VIENNA – Nonalcoholic fatty liver disease (NAFLD) now stands as the second most common cause of U.S. cases of hepatocellular carcinoma, and with highly effective drug regimens now sharply dropping the prevalence of hepatitis C virus infection, NAFLD – a complication of obesity – is poised to snag the top spot, Dr. Zobair Younossi said in a video interview at the meeting sponsored by the European Association for the Study of the Liver.
In an analysis that combined U.S. national cancer registry data collected by the National Cancer Institute and morbidity diagnostic codes collected by Medicare, Dr.

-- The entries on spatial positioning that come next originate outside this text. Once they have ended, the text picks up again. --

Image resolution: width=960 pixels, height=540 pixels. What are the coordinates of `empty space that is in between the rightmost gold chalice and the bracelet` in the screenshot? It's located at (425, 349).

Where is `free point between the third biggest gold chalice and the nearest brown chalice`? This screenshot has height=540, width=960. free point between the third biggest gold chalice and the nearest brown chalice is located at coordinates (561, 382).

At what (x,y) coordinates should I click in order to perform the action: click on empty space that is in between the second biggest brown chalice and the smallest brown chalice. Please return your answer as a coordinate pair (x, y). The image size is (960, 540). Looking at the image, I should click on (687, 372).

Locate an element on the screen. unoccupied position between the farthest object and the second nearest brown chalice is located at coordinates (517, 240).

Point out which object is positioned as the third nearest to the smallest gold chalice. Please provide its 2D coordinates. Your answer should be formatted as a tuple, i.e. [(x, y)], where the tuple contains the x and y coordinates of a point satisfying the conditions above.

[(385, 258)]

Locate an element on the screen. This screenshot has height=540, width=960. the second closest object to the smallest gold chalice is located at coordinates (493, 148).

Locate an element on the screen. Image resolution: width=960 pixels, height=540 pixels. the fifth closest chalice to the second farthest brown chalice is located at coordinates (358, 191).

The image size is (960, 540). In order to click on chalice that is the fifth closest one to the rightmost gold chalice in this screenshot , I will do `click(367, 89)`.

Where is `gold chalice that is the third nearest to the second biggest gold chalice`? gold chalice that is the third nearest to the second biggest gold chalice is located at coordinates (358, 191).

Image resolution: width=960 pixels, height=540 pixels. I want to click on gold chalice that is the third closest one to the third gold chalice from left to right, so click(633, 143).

Younossi calculated that, during 2004-2009 among U.S. adults covered by Medicare, 24% of patients newly diagnosed with hepatocellular carcinoma (HCC) had NAFLD as their pre-existing chronic liver disease, compared with 48% who had hepatitis C virus infection as their trigger. The third most common cause of HCC was alcoholic liver disease (14%), followed by hepatitis B virus infection (8%).

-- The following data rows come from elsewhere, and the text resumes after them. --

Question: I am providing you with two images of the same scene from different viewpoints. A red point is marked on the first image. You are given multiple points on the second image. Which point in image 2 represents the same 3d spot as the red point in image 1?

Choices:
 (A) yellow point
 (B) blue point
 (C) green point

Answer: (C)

Dr. Younossi’s analysis also included survival data for each HCC case in the first year following diagnosis, which showed that NAFLD-associated cases also were deadlier, linking with a statistically significant 20% increase in mortality compared with HCC associated with other causes. Quicker lethality of NAFLD-linked HCC is probably due to the more advanced stage at diagnosis, he said.

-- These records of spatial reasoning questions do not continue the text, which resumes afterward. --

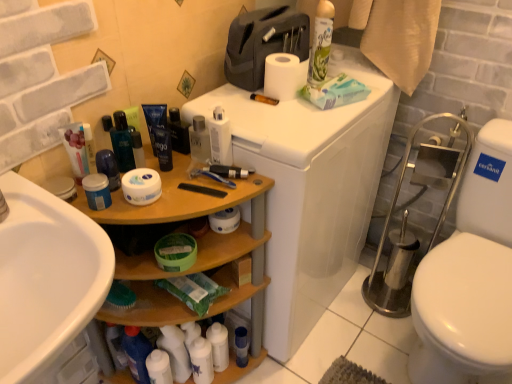
You are a GUI agent. You are given a task and a screenshot of the screen. Output one action in this format:
    pyautogui.click(x=<x>, y=<y>)
    Task: Click on the free space in front of white glossy toilet paper at upper right
    This screenshot has height=384, width=512.
    Given the screenshot: What is the action you would take?
    pyautogui.click(x=318, y=126)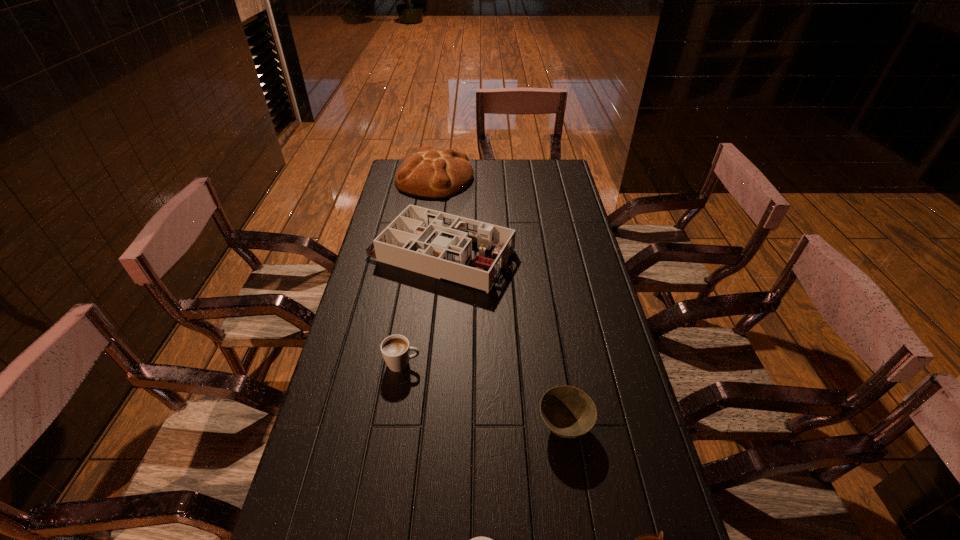
Where is `vacant space situated 0.220m on the back of the bowl`? This screenshot has height=540, width=960. vacant space situated 0.220m on the back of the bowl is located at coordinates (551, 336).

The findings highlight the need for improved surveillance in these patients, a process complicated by the challenge of imaging the liver in obese patients, said Dr. Younossi, chairman of medicine and head of the Center for Liver Diseases at Inova Fairfax Hospital in Falls Church, Va.
Dr. Younossi has been a consultant to Gilead, Abbvie, Bristol-Myers Squibb, GlaxoSmithKline, Intercept, and Salix.